欧州の車両については、手元の資料が乏しいので今後資料収集していきます。基本的に図面にドア幅は掲載されていませんので正確には不明ですが多種多様です。

下の写真のように,ドアは大きいのですが車内に段差があるため「ドアの高さ」がどこを指すのかという問題もありますが,表中では扉の大きさを記載しています.

【表】欧州の車両のドアの幅と高さ
列車 車両型式 開口幅 高さ 備考
TGV Réseau 38000系 1200 2200※ 車内段差あり(下写真参照)
(380mm)
RATP RER A線 MI-09型 2000 1900(有効幅)
【図】TGV Réseau(38000系)のドアと車内段差

下の写真のオランダの幹線系2階建て車両は、1300mm幅×1900mm高とカタログには掲載されています。

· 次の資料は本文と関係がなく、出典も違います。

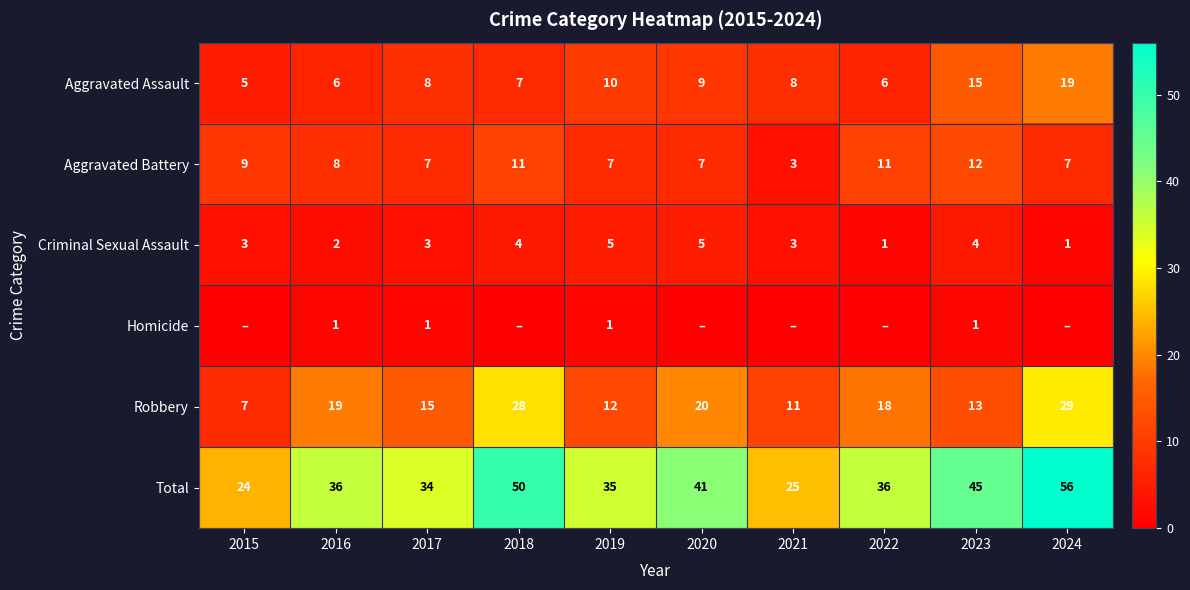

At which category is the sum across all series the highest?

2024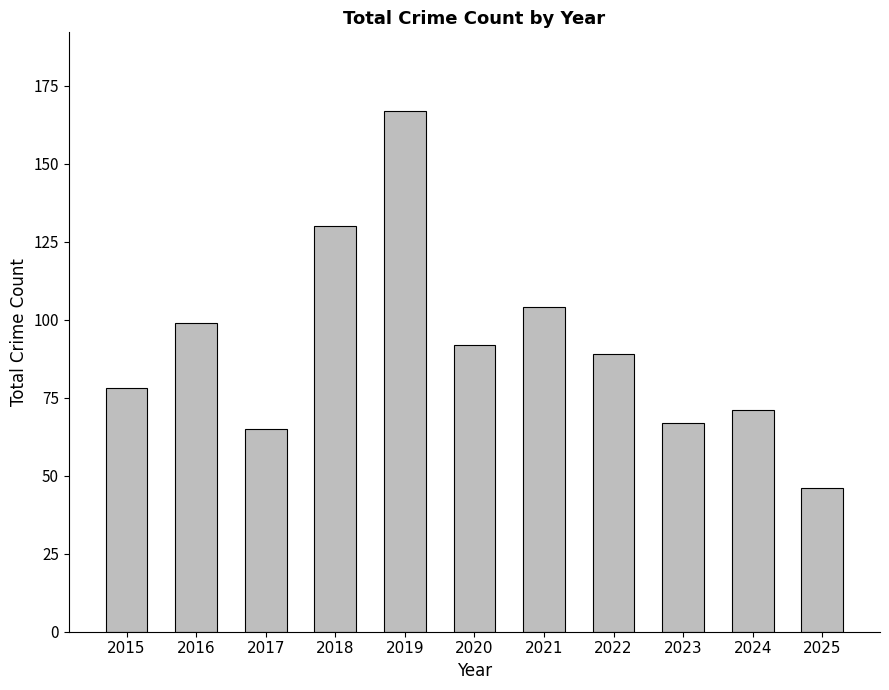

Is it true that the value at 2021 is 162?

False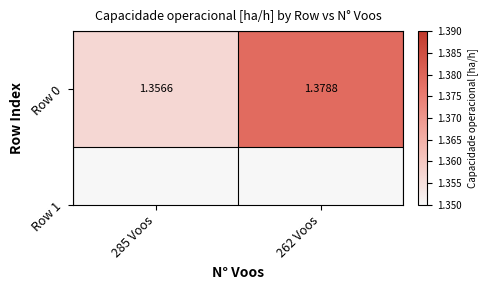

Reading right to left, extract all data points from this chart.

262 Voos=1.4	285 Voos=1.4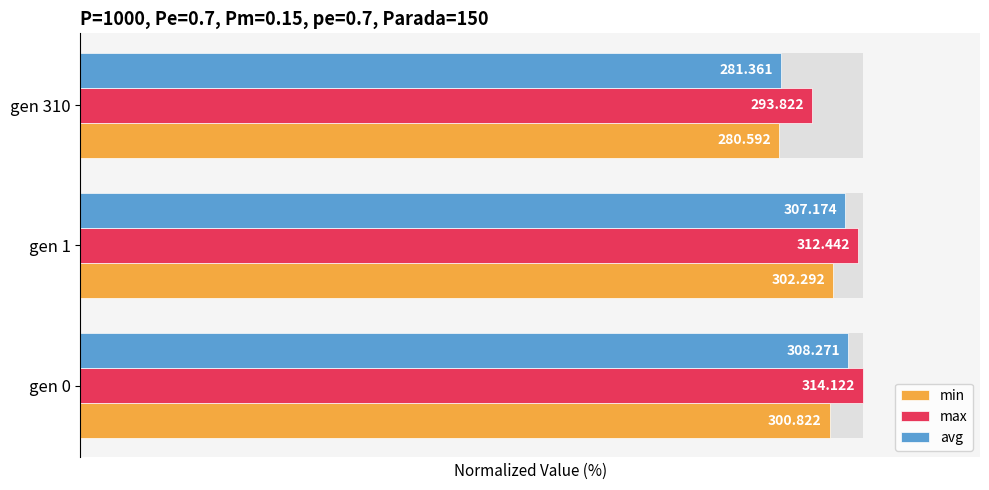

Is it true that max equals 99.5 at gen 1?

True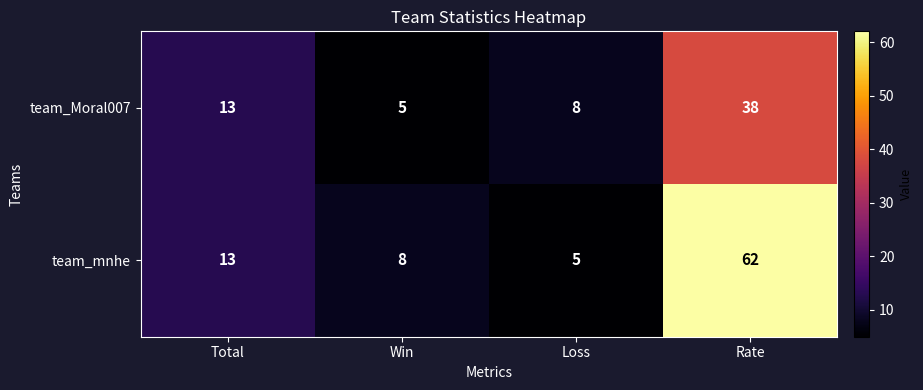

At which label is team_Moral007 closest to 21?

Total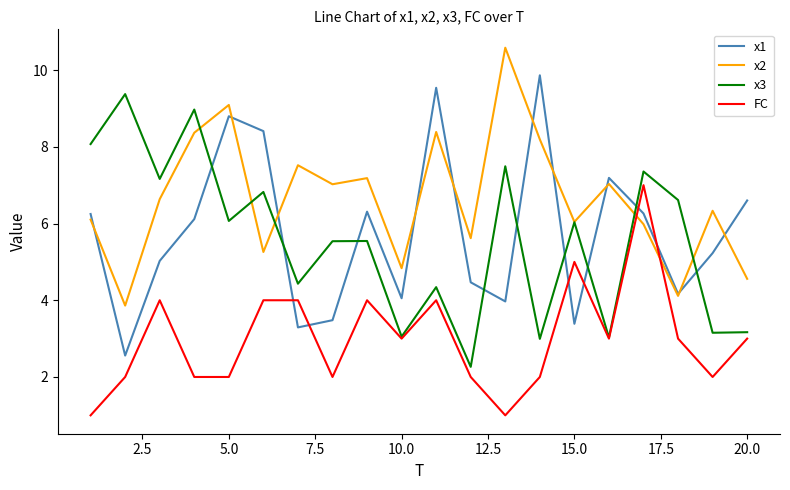

What is the minimum value for FC?

1.0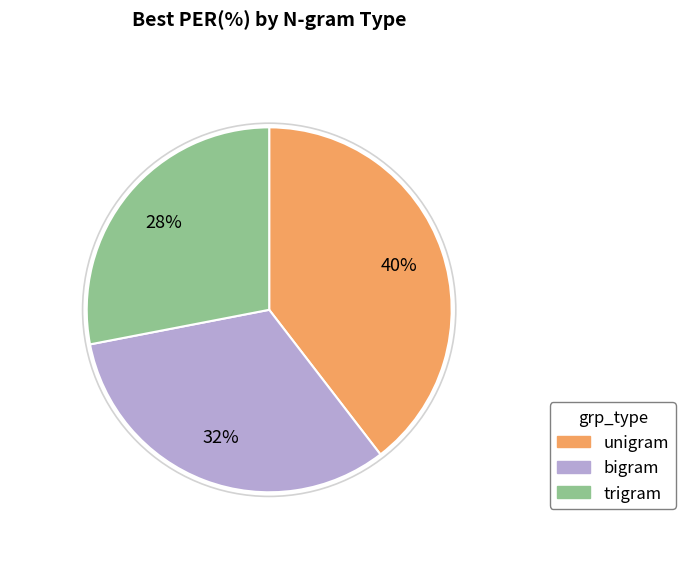

Rank the categories by value from lowest to highest.

trigram, bigram, unigram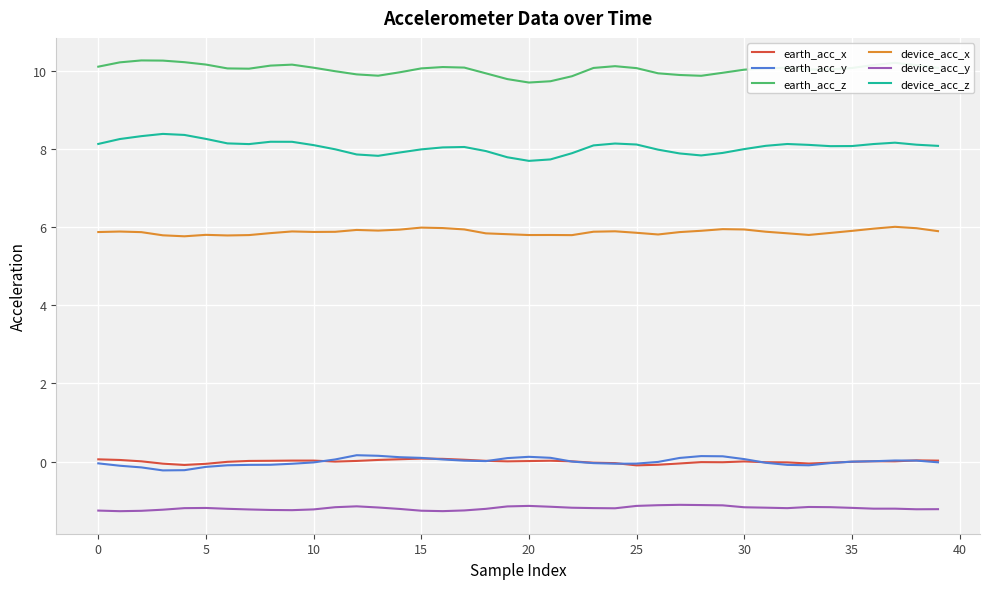

True or false: device_acc_y and earth_acc_y intersect in this chart.

False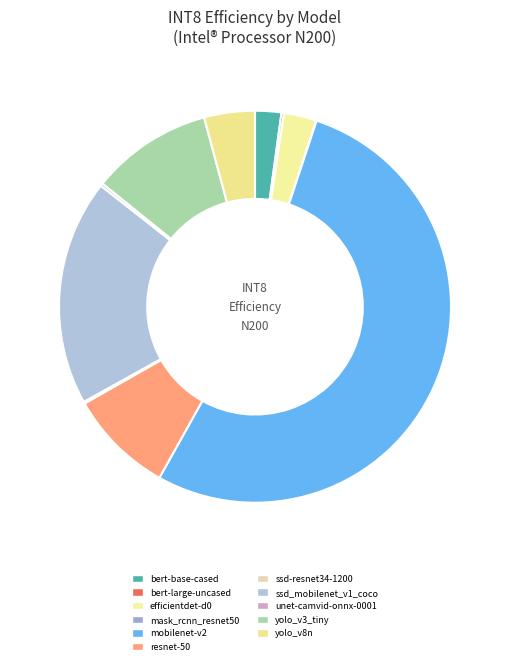

To the nearest percent, what is the average slice percentage?

9%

【図】オランダ国鉄(VIRM:Series 9500)
【図】フランス RATP(MI84型)

まとめ

以上、ホームの高さと、そのついでにドアの大きさについて紹介しました。
 日本・欧州(英国は除く)ともかつては低いプラットホームでしたが、日本では私鉄・国鉄ともかさ上げが進みました。

一方欧州では地下鉄や都市部、イギリスを除くと、プラットホームが低い駅が多く残されている現状のため、駅によってはプラットホームと列車との間に30cm以上の段差があることと、今後はその改修が進みそうだ、ということをご紹介しました。
 また、高速列車を低床化する技術開発についても紹介しました。

ホームの高さの違いは、技術的な違いというよりはお金と工期の問題だと思いますが、日本からみると顕著な違いですのでご紹介させていただきました。


客車列車が電車用ホーム(1100mm、JR高崎線上尾駅)に停車すると、台車はほぼ見えず、車両番号もかなり下のほうに書いてあるように見えてしまいます。